Gary Younge of the Guardian gave a presentation to the Runnymede Trust Conference on Developing Community Cohesion back in 2002. The whole thing's worth a read, but particuarly important to the scattergun approach to the truth is the opening:
I was reading Media Guardian a few weeks ago, on a Monday morning, and Paul Dacre says:
The old Daily Mail, I will be the first to admit, was slightly racist, but we are not now, and Stephen Lawrence was a turning point on that. It was a pivotal moment and, not that we did it for those reasons, we now have a lot more Black and Asian readers, and by God, I would like more of them. Racism appals me, and I wish I could get more Black and Asian reporters working for us but they don’t come into journalism….
The same day Paul Dacre, who is the Head of both the Mail and the Evening Standard, fired three Black and Asian reporters from the Evening Standard. All of which is to say there is a lot of nonsense and hypocrisy, and obfuscation that surrounds discussions of race in the media
See, there are two relevant facts here. Dacre says he wants more Black and Asian reporters to work for him, and on the same day he fires three. We're clearly supposed to take one of these two things to be indicative of his policy - and it's clearly what he says rather than the actions he takes that contradict it. BOOM!

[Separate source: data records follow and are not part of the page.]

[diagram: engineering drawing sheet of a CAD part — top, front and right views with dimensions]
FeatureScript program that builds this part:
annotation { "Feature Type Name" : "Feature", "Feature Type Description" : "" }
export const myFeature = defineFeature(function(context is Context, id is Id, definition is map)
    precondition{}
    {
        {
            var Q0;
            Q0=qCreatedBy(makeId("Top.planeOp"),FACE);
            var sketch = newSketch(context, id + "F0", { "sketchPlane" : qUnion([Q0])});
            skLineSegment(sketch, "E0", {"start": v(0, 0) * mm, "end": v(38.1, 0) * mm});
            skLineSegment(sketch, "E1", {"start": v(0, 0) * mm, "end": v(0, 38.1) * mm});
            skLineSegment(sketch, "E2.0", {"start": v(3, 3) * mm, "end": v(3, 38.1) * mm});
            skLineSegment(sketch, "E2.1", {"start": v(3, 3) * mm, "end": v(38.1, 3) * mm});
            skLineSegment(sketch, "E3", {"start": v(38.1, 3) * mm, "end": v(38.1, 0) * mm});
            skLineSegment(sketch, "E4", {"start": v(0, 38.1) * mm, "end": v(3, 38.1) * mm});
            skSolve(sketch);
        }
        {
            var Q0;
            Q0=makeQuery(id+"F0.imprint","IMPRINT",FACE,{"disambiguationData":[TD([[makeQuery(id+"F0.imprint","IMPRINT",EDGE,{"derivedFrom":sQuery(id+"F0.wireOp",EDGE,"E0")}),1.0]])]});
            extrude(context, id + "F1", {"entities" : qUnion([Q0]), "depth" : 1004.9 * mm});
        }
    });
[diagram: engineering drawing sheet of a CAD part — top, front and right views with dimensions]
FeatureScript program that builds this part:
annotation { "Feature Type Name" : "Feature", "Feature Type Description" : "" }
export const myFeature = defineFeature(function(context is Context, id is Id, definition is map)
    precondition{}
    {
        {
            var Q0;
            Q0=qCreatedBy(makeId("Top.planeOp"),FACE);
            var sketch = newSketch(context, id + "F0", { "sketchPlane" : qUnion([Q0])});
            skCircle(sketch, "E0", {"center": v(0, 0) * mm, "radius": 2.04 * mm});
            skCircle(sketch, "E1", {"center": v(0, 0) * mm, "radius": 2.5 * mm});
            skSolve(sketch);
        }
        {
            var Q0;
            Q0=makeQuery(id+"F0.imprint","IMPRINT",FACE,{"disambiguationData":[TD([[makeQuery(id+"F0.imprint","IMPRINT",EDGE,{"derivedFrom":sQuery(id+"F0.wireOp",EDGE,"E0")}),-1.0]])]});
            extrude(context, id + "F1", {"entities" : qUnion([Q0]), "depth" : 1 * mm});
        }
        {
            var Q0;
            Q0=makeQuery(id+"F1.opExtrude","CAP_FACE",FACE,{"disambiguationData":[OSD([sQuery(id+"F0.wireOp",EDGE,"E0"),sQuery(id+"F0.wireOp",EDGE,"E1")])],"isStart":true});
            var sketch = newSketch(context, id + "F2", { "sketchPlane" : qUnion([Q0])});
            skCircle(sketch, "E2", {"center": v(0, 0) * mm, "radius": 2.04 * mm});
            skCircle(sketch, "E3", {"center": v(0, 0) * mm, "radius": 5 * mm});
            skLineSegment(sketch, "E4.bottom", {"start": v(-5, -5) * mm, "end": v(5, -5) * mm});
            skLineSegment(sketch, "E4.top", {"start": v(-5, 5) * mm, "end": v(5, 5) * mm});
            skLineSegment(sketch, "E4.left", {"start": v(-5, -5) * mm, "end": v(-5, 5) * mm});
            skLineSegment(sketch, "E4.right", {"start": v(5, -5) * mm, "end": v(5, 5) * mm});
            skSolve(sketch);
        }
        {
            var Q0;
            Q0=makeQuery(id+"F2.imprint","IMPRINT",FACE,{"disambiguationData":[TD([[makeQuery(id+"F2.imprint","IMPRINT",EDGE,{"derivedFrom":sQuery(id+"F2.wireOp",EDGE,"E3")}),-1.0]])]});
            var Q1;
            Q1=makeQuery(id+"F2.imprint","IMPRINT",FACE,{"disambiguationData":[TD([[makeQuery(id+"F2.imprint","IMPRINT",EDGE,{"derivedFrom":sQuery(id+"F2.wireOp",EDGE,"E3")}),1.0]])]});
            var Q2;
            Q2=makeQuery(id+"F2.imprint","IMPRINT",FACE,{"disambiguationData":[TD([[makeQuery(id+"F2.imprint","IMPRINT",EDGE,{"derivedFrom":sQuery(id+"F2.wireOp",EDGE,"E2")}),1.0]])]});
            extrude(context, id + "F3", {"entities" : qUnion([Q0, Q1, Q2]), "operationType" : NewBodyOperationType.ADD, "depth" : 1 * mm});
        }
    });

This approach to the truth links in nicely with the confirmation bias of a paper's readership. As I said in 'Withdrawn!', if a reader already believes there's an immigration crisis, they're going to believe exaggerated stats over buried bits of accuracy. If a reader already thinks political correctness has gone mad, they're more likely to believe a council is banning something now rather than believe that a council advised against it at some point in the past. Especially if the fucking headline tells them that.

In a similar way, if a person believes themselves not to be racist, they'll likely nod along with the namecalling aimed at the BNP as well as nodding along with the paper's reports that mirror the party's policies, without ever connecting the two.

So, when this paper (and other tabloids) says or does something anti-racist, or anti-homophobic, or vaguely sensible, remember that the other things the paper does are just as important, if not more so. It's the cumulative effect of all of them together that are important, not just one or two pellets.